### SOURCE DOCUMENT:
☆ ☆ ☆ ☆ ☆ ☆ ☆
"The first thing that needs to happen, I think, is to get these people out of their homes," a man wearing a bespoke blue-striped shirt, a Hermés tie patterned with elephants and Ferragamo loafers said recently. "Correct! I'll explain," the veteran member of a bank restructuring and advisory team said.At this point, I'd like to remind readers that there are reports all over the place about people getting foreclosed upon that paid in full and paid in cash. Including in the Observer. Moving on...
Amid evidence of sham documents and widespread paperwork gaffes, if not systemic fraud that increasingly looks like it may be terrifically deep, Bank of America recently halted all foreclosure proceedings around the country. That followed similar announcements from the home-loan giants JPMorgan Chase and GMAC.
But Wall Street does not sympathize. "You had people putting zero down to get massive houses they couldn't afford to be in," he said Monday morning, "but now they want to stay. And the government wants to let them stay, because they're voters." A few hours later, the Goldman Sachs arm Litton Loan Servicing said it had suspended certain foreclosure proceedings, too. "Talk about a financial scandal," a Wall Street Journal editorial this weekend joked. "A consumer borrows money to buy a house, doesn't make the mortgage payments and then loses the house in foreclosure—only to learn that the wrong guy at the bank signed the foreclosure paperwork. Can you imagine?"
☆ ☆ ☆ ☆ ☆ ☆ ☆
(Saved data entries)
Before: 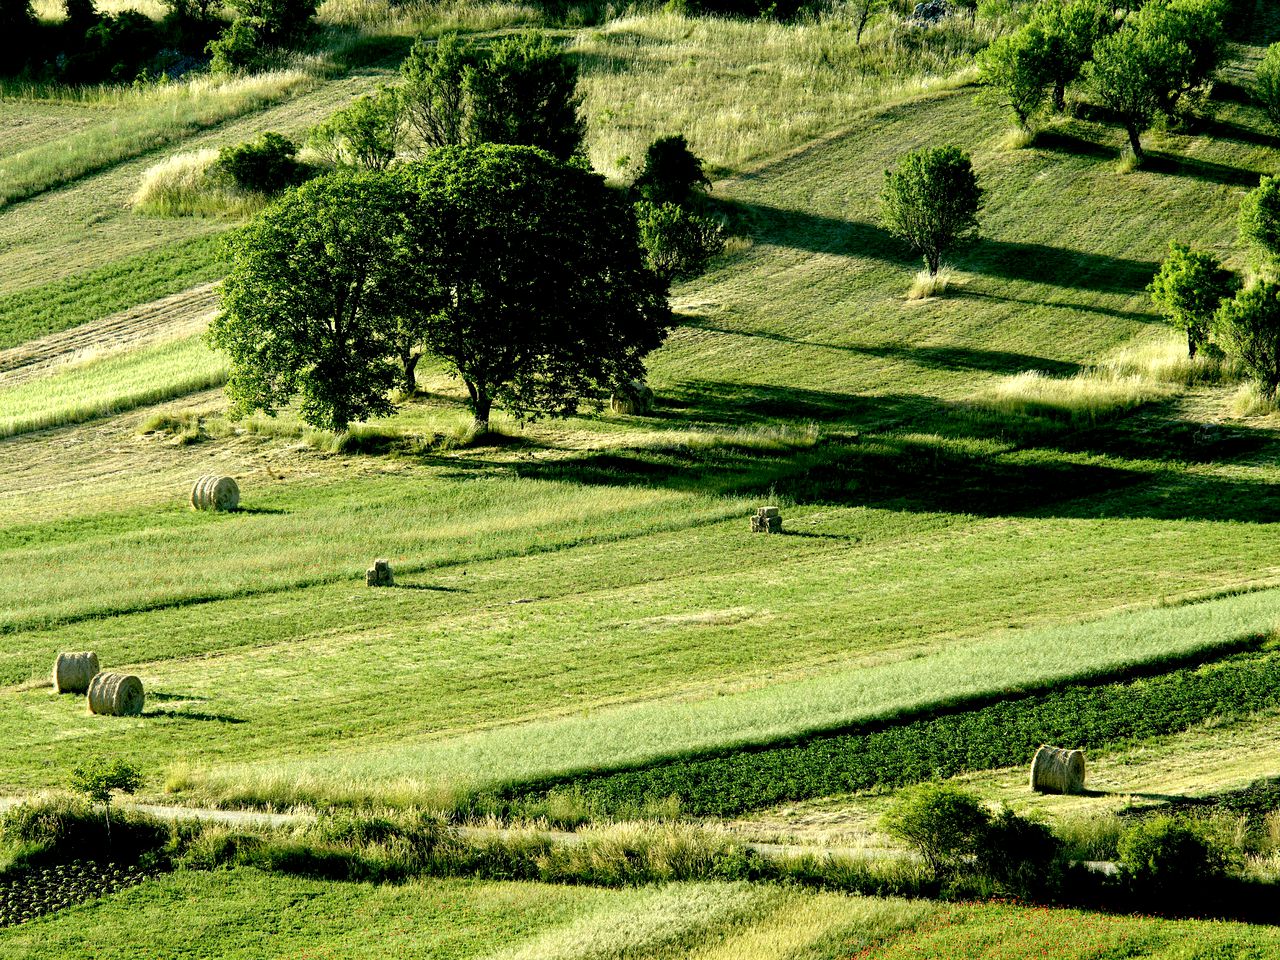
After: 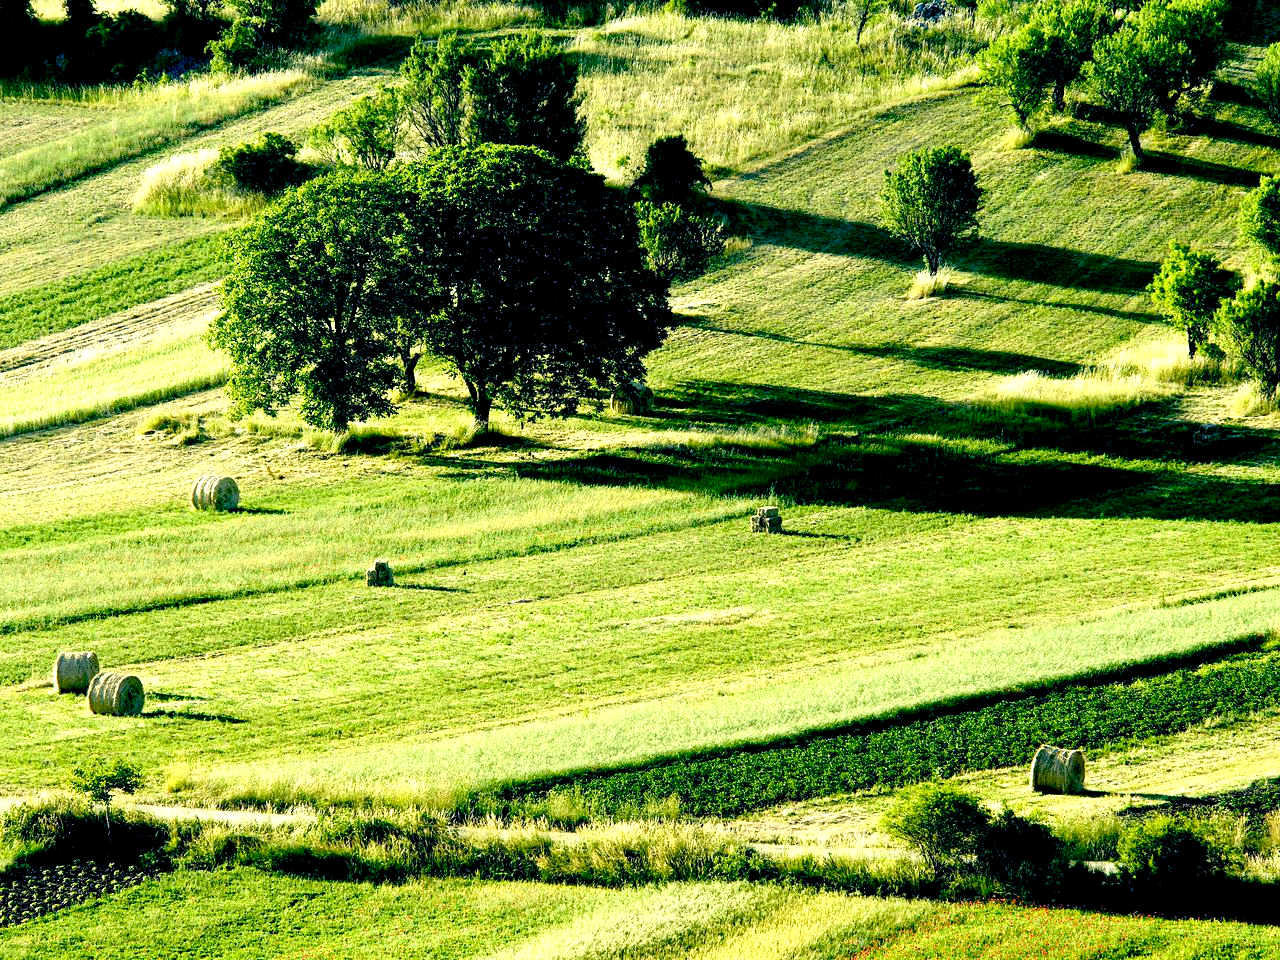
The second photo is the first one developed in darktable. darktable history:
exposure: exposure 0.556 EV, compensate highlight preservation false
color balance rgb: shadows lift › luminance -28.76%, shadows lift › chroma 15%, shadows lift › hue 270°, power › chroma 1%, power › hue 255°, highlights gain › luminance 7.14%, highlights gain › chroma 2%, highlights gain › hue 90°, global offset › luminance -0.29%, global offset › hue 260°, perceptual saturation grading › global saturation 20%, perceptual saturation grading › highlights -13.92%, perceptual saturation grading › shadows 50%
☆ ☆ ☆ ☆ ☆ ☆ ☆
### BRIEF 1:
Rewrite the foreclosure article starting with "Amid evidence of" and going on through "Chase and GMAC.", with "halted" changed to "paused".
### BRIEF 2:
Carry the foreclosure article forward from its final sentence with the next part of the text.

### TASK OUTPUT 1:
Amid evidence of sham documents and widespread paperwork gaffes, if not systemic fraud that increasingly looks like it may be terrifically deep, Bank of America recently paused all foreclosure proceedings around the country. That followed similar announcements from the home-loan giants JPMorgan Chase and GMAC.

### TASK OUTPUT 2:
"The problem is they don't deserve to be in that place. They probably deserve to be there less than they used to," the source continued, referring to incomes lower now than they'd been when the loans were made in the first place. "You do need to foreclose, and you need to go back to people living in houses that are consistent with their income levels."
In order to understand Wall Street's shrug during this foreclosure crisis, which as many as 40 attorneys general are expected to announce an investigation into this week, the key is to appreciate just how deeply connected the gesture is to Wall Street's view of who's to blame for the financial crisis.Apparently not.
The feeling, the idea at the bottom of all the others, is that even if Wall Street aggravated the crisis by bundling and betting on mortgage-backed securities that turned out not to live up to high ratings, it was not a matter of, as Citi chairman Richard D. Parsons told The Observer this summer, "bad people trying to do bad things." The loans wouldn't have been there in the first place if American home buyers, driven by what The Weekly Standard calls immediate gratification without personal responsibility, hadn't overstepped their bounds.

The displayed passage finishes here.